Fui convidado a participar deste espaço dedicado ao pensamento do filósofo francês Gilles Deleuze (1925-1995); filósofo, aliás, com o qual procuro agenciar de formas as mais inusitadas e que está sempre, com sua violência, disposto a me (re)-lançar à ignorância – àquela ignorância da qual necessitamos e que deve nos acompanhar se queremos escrever, ainda que uma única linha quebrada; “suprir a ignorância é transferir a escrita para depois, ou melhor, torná-la impossível” (DELEUZE, 2006, p. 18). É uma nova noção de ignorância. Uma ignorância sem má-consciência (“Eu sou ignorante, o que eu faço?”), positiva e afirmativa. Não é a ignorância da falta e da imobilidade - não saber escrever, não saber ler, não saber pintar, não saber cantar etc. -; a ignorância como condição de possibilidade da escrita. A princípio, tratar-se-ia de enviar alguns escritos sobre a Filosofia da Diferença, para que então eles fossem expostos aqui no Blog, mas decidi... decidi fazer algo um pouco diferente, decidi escrever um texto inaugural, de certa forma inédito, para ocupar duas funções muito precisas: 1) como agradecimento pelo amável convite feito pela Tânia Marques, com a qual compartilho o amor pelo filósofo (agradeço a confiança em meu pensamento, em minha escrita singela); 2) ele seria também como um “olá!” muito especial – um “olá!” propriamente filosófico, pelo qual eu não apresentaria a minha pessoa; isso é horrendo e tedioso, – Deleuze diz, e com razão: “é uma catástrofe os encontros com pessoas” -, mas os devires que compõem o meu pensar.

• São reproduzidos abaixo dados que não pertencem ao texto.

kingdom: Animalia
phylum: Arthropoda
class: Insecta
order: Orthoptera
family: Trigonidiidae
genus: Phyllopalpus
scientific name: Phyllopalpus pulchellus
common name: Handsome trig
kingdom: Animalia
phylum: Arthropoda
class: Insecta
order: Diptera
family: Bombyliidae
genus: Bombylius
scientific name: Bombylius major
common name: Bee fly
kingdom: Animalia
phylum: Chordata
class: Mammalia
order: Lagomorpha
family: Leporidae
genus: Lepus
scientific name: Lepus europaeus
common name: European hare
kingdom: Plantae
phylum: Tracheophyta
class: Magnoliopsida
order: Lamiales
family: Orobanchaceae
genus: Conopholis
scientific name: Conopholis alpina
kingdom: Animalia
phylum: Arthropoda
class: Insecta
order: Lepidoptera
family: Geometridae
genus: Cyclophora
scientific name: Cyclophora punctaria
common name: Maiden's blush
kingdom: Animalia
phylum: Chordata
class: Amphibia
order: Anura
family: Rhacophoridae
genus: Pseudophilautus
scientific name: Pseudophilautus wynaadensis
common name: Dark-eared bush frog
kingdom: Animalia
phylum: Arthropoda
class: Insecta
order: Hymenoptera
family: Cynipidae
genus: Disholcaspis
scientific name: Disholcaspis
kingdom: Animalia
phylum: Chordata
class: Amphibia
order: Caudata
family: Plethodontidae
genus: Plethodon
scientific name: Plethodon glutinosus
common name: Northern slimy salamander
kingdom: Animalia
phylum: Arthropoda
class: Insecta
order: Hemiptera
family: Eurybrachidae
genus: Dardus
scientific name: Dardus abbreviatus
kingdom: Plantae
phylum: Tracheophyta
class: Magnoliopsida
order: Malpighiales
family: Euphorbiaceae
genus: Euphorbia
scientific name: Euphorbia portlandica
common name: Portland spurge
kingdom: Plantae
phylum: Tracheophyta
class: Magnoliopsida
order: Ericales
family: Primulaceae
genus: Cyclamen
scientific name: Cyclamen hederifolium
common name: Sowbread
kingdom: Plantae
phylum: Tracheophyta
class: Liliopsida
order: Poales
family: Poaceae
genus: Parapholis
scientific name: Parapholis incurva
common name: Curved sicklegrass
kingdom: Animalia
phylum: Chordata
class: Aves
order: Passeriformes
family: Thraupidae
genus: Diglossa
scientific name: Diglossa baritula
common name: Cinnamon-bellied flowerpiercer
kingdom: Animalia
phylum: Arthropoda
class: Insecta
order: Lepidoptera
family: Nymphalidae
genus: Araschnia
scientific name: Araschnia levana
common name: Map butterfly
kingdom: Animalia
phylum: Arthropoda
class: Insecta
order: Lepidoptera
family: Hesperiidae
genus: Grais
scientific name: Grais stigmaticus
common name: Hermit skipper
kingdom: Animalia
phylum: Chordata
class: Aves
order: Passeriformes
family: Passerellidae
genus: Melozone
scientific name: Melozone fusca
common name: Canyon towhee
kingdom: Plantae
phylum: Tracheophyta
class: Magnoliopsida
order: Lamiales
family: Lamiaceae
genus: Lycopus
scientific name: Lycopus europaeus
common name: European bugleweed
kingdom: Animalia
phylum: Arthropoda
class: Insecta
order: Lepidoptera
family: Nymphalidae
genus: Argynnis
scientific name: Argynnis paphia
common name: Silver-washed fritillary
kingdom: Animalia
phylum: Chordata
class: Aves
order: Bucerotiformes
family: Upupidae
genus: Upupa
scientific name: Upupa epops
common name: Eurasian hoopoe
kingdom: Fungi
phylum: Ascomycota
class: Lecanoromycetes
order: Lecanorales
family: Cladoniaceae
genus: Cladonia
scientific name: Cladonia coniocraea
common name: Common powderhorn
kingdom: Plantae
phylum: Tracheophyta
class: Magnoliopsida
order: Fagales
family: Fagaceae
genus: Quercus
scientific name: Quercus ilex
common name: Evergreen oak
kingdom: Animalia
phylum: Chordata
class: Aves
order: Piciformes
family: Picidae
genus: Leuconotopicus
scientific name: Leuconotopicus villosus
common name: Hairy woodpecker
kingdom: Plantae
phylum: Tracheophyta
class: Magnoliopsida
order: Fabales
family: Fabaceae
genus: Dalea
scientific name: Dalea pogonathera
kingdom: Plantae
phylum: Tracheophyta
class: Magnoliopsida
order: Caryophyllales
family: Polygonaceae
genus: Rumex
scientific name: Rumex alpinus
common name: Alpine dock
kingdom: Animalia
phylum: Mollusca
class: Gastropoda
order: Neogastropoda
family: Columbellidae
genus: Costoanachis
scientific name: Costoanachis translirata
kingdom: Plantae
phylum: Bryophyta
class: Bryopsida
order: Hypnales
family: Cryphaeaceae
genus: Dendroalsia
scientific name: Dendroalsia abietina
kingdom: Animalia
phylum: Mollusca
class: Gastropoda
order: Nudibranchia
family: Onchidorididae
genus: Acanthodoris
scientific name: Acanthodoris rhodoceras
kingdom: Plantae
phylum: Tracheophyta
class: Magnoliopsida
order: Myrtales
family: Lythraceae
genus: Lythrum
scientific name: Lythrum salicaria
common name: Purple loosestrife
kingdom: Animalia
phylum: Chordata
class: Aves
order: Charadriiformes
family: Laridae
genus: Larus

Diferença e repetição é, talvez, um dos mais belos livros da história da filosofia, um livro grave e alegre, no qual se agitam questões sem as quais não pensaríamos o contemporâneo de maneira efetiva, isto é, segundo suas forças próprias. Ele põe em xeque regimes de signos muito variados e propõe, à maneira de Nietzsche, uma transvaloração de todos os valores – no caso, os valores da representação. Mas perguntarão alguns: como fazer deste livro um manual para a ação política? Como aplicá-lo a uma situação concreta? Isso é muito importante, principalmente pelo fato de Deleuze evocar, como Espinosa, a experimentação em detrimento da teoria. Meu professor, numa aula esclarecedora sobre a filosofia da Diferença, perguntou aos alunos: como fazer política – e levantou o Diferença e repetição, para que os alunos o vissem – com isto? Como fazer uma ética com isto? Uma pergunta estarrecedora, sobretudo para um deleuzeano como eu. Na hora, eu não respondi, apenas observei, com atenção quase religiosa. Não era uma objeção, e eu sabia muito bem disso. Logo depois ele começou a explicar como que, para Deleuze, é no campo da Estética que tudo acontece e as lutas se decidem; o que rendeu uma aprazível conversa no intervalo da aula.

Muitos dirão que Diferença e repetição é ainda um livro demasiado duro, que não conseguimos ler sem enlouquecer - ou quase. Com efeito, Deleuze mesmo confessa que se trata de um livro carregado pela cultura academicista. Ma ele dá testemunho, a despeito de sua dificuldade, de uma louca criação de conceitos pouco vista na história da filosofia. Eles saltam, aqui e ali, e daí provém sua riqueza filosófica, que não é abstrata, nem pedante, nem verborrágica, como querem fazer parecer alguns “críticos severos”. Mas voltemos à nossa questão. O que fazer com ele? Como responder, a partir do que nele está escrito, ao intolerável do nosso tempo? São questões necessariamente ligadas aos nossos anseios, às singularidades que nos constitui, hoje, com tudo o que nos acontece, de bom e de ruim e que nos imprime a sua marca. O que é o tráfico, a favela, a violência progressiva da sociedade brasileira, a corrupção estatal; os protestos da USP, dos policiais na Bahia, dos professores do ensino público; a torpeza intelectual, a pobreza da nossa cultura, as vidas vampirizadas pelo capital; a violência policial no Largo da Ordem no pré-carnaval deste ano, a greve dos cobradores de ônibus e as negligências da URBS etc.? Em suma, o que é pensar a diferença, hoje, a partir de todas as questões que nos desassossegam e que nos forçam a pensar?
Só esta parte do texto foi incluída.